Economy Still Limping: CPEG March Jobs Report

By Luis Diaz-Perez

A limping economy reflected in feeble jobs numbers and inadequate policy prescriptions – those are the conclusions to be drawn from the Department of Labor’s March jobs report and Federal Reserve Bank Chair Janet Yellen’s March 31 speech in Chicago.

The March jobs situation illustrates the problems of a static economy which added 192,000 jobs, down from February’s 197,000 jobs. The unemployment rate was unchanged at 6.7 percent. Unemployment among African Americans rose over the previous month, from 12 to 12.4 percent, while Latino unemployment decreased slightly from 8.1 to 7.9 percent.

The largest employment increases were registered in the category of Professional Services, 57,000 jobs; Food Services and Drinking Places, 30,000 jobs; Health Care, 19,000 jobs; and Construction, 19,000 jobs.

Civil service, once a mainstay of the employment picture in our big cities, continues to wither. Last month the federal government dropped 9,000 positions, as local governments added about 8,000 workers.

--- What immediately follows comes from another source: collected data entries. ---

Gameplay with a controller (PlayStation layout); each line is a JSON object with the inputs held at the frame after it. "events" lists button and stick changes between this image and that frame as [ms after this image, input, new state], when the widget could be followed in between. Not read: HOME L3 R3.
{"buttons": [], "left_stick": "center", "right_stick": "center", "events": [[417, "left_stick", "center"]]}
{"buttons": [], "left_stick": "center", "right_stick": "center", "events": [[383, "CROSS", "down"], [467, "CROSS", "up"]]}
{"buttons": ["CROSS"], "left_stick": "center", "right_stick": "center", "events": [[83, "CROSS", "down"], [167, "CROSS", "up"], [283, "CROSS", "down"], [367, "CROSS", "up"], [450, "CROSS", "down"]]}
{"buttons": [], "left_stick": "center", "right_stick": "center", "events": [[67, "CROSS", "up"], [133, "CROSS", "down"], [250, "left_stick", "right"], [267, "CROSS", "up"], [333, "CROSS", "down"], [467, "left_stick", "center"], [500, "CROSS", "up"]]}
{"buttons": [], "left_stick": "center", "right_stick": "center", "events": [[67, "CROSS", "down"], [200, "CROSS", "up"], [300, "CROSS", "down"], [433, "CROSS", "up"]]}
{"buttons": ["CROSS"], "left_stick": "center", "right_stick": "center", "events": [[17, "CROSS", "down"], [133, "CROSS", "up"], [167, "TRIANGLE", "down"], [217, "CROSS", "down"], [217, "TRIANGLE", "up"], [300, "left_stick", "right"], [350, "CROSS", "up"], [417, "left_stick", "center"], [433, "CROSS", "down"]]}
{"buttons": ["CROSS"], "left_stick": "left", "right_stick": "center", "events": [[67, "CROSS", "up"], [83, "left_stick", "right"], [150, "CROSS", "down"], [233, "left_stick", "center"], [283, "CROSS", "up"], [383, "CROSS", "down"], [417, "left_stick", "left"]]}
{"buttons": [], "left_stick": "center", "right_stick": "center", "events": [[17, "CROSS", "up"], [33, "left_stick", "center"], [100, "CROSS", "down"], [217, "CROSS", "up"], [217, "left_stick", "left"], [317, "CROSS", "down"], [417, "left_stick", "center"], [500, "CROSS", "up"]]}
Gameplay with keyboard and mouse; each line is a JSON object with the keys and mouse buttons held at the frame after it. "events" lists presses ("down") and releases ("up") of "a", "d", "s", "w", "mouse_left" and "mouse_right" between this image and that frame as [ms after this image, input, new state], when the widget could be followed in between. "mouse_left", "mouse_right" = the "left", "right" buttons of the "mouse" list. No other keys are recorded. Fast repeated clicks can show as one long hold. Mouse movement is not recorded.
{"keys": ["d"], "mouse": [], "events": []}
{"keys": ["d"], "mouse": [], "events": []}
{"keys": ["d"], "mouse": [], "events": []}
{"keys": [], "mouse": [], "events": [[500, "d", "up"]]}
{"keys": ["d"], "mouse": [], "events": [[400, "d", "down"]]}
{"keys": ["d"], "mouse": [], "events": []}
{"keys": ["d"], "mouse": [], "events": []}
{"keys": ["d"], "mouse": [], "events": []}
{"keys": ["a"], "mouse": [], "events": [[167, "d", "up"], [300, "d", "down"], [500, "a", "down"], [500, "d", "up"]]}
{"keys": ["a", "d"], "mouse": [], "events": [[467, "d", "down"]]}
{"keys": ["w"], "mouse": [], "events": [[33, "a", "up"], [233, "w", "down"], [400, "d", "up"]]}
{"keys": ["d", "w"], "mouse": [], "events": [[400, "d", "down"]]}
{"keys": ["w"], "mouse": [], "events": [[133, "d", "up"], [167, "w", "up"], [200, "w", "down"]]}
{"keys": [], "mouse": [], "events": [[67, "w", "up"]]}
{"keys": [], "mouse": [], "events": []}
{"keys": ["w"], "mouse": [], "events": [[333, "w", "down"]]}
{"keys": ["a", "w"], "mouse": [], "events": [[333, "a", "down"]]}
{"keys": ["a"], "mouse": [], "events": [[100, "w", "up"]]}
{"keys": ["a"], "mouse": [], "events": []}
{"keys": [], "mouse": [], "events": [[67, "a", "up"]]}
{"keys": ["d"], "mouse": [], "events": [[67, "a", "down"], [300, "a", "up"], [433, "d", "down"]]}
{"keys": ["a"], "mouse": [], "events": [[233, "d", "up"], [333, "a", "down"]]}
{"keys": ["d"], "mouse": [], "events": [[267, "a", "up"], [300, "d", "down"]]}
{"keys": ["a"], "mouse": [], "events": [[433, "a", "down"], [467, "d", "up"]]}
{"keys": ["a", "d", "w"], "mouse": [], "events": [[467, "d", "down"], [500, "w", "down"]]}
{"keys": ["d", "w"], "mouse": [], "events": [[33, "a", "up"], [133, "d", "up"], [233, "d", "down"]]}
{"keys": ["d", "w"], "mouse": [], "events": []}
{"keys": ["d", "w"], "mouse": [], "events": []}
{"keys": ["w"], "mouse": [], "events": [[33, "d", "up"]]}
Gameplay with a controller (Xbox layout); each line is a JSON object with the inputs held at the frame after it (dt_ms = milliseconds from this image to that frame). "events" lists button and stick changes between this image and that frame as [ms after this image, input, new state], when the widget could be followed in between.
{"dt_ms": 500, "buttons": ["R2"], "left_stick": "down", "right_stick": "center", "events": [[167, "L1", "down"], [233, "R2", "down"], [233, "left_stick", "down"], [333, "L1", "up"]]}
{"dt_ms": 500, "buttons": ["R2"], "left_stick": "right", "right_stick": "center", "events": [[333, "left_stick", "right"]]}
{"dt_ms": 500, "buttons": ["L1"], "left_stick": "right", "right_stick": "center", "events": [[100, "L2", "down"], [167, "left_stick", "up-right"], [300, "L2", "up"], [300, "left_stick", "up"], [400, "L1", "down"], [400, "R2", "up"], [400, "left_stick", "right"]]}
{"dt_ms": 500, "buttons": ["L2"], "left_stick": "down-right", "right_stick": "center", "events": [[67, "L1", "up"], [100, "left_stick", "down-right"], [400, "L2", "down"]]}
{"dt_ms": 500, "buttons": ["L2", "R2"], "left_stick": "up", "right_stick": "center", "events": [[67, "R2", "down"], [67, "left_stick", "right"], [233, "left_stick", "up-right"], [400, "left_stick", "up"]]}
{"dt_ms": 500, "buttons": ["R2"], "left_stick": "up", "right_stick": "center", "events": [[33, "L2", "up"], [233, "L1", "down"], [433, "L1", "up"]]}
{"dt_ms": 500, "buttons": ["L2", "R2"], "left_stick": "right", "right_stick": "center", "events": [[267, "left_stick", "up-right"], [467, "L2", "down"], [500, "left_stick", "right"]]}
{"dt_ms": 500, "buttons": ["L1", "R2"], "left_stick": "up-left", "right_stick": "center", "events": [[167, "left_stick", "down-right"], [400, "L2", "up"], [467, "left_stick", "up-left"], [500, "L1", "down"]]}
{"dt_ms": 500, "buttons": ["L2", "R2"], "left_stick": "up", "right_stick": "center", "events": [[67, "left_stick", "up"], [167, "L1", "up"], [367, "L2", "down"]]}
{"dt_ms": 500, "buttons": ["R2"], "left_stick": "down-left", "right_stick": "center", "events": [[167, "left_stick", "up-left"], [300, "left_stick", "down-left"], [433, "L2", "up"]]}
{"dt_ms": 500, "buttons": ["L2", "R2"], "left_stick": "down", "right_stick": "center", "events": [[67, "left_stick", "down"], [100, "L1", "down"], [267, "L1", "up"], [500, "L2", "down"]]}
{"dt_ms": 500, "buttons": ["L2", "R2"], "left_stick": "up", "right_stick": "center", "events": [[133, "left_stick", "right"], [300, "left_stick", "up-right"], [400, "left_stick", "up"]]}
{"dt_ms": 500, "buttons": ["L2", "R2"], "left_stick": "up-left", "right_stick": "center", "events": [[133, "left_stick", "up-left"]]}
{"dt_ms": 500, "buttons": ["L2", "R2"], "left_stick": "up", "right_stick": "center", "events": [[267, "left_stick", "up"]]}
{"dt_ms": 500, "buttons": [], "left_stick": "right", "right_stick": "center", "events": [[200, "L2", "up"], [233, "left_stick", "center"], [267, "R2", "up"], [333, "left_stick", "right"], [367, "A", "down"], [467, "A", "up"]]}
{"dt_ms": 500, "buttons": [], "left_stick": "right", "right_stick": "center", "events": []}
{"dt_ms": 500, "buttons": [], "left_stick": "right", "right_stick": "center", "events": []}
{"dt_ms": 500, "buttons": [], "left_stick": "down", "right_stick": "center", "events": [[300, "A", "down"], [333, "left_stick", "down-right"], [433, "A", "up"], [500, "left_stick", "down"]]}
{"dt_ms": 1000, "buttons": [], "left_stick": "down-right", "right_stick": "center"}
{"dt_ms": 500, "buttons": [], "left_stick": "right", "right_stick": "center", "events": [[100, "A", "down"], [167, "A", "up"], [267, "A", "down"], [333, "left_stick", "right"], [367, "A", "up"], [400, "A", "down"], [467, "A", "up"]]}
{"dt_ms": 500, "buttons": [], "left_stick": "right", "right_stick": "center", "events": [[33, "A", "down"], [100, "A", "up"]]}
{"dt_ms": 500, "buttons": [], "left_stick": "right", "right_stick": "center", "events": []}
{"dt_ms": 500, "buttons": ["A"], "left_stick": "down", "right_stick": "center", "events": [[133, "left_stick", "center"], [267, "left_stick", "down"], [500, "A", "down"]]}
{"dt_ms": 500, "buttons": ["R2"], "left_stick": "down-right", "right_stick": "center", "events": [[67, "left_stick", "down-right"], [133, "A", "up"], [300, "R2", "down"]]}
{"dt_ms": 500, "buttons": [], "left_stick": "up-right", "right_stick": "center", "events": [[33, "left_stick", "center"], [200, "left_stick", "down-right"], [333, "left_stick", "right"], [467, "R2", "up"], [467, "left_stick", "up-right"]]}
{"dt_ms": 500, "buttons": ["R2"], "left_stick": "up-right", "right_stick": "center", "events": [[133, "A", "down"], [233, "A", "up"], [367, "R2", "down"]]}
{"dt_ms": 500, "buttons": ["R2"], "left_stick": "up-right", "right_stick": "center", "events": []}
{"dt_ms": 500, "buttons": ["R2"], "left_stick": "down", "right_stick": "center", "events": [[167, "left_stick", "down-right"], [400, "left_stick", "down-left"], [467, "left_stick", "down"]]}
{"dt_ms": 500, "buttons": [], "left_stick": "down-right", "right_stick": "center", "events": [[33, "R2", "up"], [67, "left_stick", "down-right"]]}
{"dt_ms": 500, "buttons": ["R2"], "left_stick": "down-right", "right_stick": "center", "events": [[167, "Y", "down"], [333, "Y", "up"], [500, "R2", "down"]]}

Over the past year, federal government employment has fallen by 85,000 jobs.

The civilian labor force – the percentage of working age adults who are employed or looking for work – remains at a standstill. For March 2014, the figure is 63.2 percent, while in March 2013 it was 63.3 percent. The employment-population ratio of 58.9 percent is up slightly over March 2013’s 58.5 percent.

The long-term unemployed – those out of work more than six months – number 3.7 million. They represent 35.8 percent of the United States’ 10.5 million unemployed people who are looking for work. The average amount of time out-of-work Americans spend between jobs is now 35.6 weeks. Since extended jobless benefits were ended four months ago by the refusal of the U.S. House to pass an extension, 2.3 million people have been without this support, along with their 1.2 million dependent children.

If the US economy is understood to require job increases of 150,000 per month to keep pace with population growth, then it is clear the economy is not presently capable of generating the work needed to convert the unemployed into wage earners.  There simply don’t appear to be any indicators on the employment scene suggestive of an economy on the rise.

Under these circumstances, Janet Yellen was in the Chicago Political Economy Group’s hometown to put a shiny gloss on this bleak picture in a talk entitled “What the Federal Reserve Is Doing to Promote a Stronger Job Market.”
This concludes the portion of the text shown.